A história de Le Fanu foi adaptada, assim como o Drácula de Bram Stoker, para dezenas de peças de teatro e filmes, além de ter seus elementos revisitados em outras peças literárias, quer seja em livros ou em letras de música – como um álbum inteiro, de 1996, da banda inglesa de gothic metal Cradle of Filth. Uma das adaptações mais famosas é Vampyr, filme do dinamarquês Carl Theodor Dreyer (1889-1968) de 1931, que foi a primeira versão da novela para cinema. O filme foi realizado pouco depois de A paixão de Joana D’arc (1928), sua obra-prima, que trouxe a heroína popular francesa perto da imagem da paixão de Cristo, a extrema entrega ao amor do outro. O cineasta já tinha realizado anos antes um drama sobre o desejo entre dois homens (Michael, 1924) a partir de um livro (Mikaël, de Herman Bang, lançado em 1902). Para Vampyr, fez inúmeras experimentações visuais para dar conta da tensão vampírica e das aparições fantasmáticas do ser noturno, mas nele, um filme que desagradaria aos Coríntios, não há qualquer menção ao amor das duas mulheres.
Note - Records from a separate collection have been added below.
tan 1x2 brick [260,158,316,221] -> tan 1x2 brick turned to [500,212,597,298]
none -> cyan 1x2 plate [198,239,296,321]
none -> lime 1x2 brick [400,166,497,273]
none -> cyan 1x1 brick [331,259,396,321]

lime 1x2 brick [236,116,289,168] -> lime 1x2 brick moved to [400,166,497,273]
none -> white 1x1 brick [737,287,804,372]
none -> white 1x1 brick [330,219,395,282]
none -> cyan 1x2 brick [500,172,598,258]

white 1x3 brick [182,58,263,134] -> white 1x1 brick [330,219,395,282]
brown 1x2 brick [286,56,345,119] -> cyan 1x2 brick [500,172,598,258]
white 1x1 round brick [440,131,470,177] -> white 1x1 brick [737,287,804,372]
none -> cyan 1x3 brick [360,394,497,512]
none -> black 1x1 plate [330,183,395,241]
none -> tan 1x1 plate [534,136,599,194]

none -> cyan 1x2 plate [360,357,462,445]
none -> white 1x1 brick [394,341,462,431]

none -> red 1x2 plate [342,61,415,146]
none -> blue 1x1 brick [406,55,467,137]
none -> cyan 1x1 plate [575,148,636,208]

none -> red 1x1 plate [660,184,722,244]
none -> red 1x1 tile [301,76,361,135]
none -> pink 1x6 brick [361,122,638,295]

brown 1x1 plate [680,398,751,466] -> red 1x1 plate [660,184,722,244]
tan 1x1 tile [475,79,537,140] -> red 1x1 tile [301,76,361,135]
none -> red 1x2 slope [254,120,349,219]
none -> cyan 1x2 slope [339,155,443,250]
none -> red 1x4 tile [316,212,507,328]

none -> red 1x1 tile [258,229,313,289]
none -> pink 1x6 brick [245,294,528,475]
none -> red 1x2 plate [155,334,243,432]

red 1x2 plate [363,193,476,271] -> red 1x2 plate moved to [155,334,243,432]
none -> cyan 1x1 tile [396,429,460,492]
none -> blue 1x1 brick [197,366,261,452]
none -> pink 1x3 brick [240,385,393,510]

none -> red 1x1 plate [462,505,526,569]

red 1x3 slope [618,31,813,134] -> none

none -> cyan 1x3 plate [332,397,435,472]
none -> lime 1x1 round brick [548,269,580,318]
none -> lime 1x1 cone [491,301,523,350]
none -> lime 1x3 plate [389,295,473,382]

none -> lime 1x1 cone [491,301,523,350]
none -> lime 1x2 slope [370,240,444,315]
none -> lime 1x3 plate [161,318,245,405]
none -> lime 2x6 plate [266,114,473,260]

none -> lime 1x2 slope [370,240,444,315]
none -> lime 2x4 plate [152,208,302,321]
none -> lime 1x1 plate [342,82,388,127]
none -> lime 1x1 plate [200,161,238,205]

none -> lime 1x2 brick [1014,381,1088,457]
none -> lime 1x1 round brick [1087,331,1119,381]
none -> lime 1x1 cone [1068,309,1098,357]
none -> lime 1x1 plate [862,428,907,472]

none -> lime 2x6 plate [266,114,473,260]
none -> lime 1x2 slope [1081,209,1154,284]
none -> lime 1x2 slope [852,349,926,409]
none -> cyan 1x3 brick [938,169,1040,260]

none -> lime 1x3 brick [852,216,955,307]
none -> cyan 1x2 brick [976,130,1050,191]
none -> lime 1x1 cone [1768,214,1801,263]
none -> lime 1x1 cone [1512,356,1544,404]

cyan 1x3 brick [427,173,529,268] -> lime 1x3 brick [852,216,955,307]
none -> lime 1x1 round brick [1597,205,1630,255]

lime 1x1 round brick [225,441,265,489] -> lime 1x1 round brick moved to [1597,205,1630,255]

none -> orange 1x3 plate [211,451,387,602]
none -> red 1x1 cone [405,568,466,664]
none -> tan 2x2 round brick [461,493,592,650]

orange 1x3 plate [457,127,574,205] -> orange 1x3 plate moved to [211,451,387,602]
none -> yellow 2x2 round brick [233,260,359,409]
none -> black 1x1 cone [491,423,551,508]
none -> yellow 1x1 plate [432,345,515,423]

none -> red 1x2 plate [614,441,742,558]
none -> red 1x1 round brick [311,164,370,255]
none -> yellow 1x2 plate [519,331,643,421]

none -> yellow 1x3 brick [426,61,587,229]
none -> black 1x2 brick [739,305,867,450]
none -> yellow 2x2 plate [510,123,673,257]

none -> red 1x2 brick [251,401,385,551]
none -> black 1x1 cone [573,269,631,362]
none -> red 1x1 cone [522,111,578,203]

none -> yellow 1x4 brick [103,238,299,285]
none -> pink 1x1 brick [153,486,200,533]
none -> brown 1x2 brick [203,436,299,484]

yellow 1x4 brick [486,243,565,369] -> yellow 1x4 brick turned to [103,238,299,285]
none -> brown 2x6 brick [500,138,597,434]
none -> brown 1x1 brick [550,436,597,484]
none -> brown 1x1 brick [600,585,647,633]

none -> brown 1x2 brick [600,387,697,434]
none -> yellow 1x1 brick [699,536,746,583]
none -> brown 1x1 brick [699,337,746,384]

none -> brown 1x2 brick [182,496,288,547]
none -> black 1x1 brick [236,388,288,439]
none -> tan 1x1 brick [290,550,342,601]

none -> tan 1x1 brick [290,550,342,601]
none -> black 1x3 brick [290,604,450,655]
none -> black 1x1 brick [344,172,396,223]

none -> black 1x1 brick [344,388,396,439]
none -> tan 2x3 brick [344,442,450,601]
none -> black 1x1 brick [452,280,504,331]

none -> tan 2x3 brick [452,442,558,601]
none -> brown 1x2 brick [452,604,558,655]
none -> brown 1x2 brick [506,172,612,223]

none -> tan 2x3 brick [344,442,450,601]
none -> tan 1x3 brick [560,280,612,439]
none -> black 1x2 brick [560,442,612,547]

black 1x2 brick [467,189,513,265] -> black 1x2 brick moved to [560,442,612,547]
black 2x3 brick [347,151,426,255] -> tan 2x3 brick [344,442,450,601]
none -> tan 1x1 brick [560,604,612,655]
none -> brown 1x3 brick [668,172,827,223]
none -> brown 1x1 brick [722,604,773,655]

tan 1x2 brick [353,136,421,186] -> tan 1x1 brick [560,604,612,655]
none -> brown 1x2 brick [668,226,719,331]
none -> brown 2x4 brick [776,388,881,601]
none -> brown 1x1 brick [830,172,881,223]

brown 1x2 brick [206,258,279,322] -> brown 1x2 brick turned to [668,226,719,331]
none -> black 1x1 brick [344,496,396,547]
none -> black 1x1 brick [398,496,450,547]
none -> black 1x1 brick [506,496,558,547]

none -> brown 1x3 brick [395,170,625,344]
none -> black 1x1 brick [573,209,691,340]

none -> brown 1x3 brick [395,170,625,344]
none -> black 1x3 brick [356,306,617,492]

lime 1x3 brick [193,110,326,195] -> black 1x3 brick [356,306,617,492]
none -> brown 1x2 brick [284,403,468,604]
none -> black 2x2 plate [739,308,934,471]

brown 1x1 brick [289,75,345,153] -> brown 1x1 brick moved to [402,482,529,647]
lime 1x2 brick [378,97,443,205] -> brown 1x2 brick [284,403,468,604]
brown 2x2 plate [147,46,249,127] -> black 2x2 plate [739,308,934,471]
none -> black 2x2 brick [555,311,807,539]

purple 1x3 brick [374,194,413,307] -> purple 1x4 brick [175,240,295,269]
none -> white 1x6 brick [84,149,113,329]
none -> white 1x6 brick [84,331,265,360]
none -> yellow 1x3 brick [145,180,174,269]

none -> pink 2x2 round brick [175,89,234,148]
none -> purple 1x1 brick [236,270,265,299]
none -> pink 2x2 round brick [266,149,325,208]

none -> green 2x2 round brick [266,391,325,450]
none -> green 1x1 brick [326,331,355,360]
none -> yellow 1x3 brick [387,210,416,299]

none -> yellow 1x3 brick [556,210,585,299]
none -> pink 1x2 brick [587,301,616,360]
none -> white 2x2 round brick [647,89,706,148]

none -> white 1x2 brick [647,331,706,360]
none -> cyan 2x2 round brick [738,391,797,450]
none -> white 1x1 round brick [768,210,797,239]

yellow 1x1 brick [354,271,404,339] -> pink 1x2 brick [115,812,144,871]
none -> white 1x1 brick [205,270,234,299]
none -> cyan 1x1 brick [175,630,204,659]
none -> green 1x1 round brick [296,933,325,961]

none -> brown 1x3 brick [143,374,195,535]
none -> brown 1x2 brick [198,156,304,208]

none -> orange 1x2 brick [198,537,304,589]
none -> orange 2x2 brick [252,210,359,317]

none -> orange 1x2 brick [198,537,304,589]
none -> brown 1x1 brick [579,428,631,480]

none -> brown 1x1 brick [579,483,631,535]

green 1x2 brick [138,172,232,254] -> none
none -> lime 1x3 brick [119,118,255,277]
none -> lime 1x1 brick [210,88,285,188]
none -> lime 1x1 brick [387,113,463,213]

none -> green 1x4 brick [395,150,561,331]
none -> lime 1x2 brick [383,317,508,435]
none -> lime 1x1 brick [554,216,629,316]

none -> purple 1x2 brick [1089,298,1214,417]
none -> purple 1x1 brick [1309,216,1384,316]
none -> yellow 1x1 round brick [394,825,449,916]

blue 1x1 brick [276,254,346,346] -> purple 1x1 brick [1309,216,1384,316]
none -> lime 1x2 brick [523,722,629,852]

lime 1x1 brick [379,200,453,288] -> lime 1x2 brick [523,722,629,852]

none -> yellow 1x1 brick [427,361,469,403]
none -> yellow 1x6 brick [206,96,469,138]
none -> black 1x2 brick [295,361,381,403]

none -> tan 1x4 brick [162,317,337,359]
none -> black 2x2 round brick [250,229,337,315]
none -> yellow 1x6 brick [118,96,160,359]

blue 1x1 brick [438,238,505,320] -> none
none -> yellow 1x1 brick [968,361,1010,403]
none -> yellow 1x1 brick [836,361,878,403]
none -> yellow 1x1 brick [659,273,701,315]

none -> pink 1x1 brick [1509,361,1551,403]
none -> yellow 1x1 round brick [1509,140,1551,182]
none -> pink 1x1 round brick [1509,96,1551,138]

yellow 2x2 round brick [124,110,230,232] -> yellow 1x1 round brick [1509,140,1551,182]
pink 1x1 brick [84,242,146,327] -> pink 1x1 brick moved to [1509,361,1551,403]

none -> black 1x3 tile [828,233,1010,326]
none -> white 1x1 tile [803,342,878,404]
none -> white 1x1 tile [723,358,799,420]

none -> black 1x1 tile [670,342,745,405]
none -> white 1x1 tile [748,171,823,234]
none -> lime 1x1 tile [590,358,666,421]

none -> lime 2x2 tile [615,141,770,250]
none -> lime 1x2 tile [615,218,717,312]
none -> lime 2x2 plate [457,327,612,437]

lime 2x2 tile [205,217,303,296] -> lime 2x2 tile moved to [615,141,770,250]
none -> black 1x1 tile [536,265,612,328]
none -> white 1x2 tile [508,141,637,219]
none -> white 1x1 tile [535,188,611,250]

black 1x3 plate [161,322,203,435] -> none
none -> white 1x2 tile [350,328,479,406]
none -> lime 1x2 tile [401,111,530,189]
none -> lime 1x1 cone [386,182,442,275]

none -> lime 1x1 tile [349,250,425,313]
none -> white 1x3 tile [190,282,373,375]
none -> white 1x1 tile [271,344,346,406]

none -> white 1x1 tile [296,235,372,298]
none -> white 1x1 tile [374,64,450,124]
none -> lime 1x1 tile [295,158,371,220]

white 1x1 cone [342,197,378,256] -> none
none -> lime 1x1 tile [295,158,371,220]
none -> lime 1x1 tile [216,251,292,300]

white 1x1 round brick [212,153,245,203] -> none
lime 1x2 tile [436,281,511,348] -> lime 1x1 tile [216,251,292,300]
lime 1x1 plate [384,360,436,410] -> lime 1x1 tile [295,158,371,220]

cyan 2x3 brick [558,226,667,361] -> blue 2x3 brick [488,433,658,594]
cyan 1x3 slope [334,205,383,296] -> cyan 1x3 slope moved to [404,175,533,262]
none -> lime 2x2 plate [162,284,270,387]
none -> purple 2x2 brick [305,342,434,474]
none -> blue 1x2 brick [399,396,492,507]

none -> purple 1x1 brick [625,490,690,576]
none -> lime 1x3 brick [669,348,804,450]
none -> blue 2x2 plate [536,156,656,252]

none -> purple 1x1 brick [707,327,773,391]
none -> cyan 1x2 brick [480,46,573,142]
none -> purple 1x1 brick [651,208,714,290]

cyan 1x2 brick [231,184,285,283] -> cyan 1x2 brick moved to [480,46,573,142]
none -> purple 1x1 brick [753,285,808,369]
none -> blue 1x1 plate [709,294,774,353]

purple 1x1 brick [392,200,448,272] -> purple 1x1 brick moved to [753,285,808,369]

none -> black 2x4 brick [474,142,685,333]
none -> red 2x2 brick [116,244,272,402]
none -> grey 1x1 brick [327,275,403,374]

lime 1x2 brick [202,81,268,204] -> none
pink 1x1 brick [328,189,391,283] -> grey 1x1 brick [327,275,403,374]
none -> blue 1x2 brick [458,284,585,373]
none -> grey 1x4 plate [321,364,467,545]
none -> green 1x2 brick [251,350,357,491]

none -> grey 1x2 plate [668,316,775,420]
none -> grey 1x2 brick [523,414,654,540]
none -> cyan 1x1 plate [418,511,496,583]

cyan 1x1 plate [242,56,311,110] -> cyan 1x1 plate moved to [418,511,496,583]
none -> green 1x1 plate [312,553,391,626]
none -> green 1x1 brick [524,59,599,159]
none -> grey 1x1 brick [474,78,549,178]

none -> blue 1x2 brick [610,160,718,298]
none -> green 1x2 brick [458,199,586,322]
Carmilla completou 150 anos de idade, o exato período de tempo que separava o funeral de Mircalla da reabertura de seu caixão a fim de comprovar que ela e a jovem hóspede eram a mesma pessoa. O corpo da condessa ainda mostrava o calor da vida, disfarçando-se em um sono profundo, do qual acordaria quando as luzes do dia minguassem e as guardas de todos baixassem novamente, na certeza de estarem protegidos dos fantasmas do passado. Assim como os nossos desejos mais adormecidos.